┏━━

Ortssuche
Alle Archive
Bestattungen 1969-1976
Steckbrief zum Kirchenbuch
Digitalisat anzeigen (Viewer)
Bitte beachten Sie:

┗━━

What is expected
Print the lines above word for word, keeping each on its own line.

Problem solution
Ortssuche
Alle Archive
Bestattungen 1969-1976
Steckbrief zum Kirchenbuch
Digitalisat anzeigen (Viewer)
Bitte beachten Sie:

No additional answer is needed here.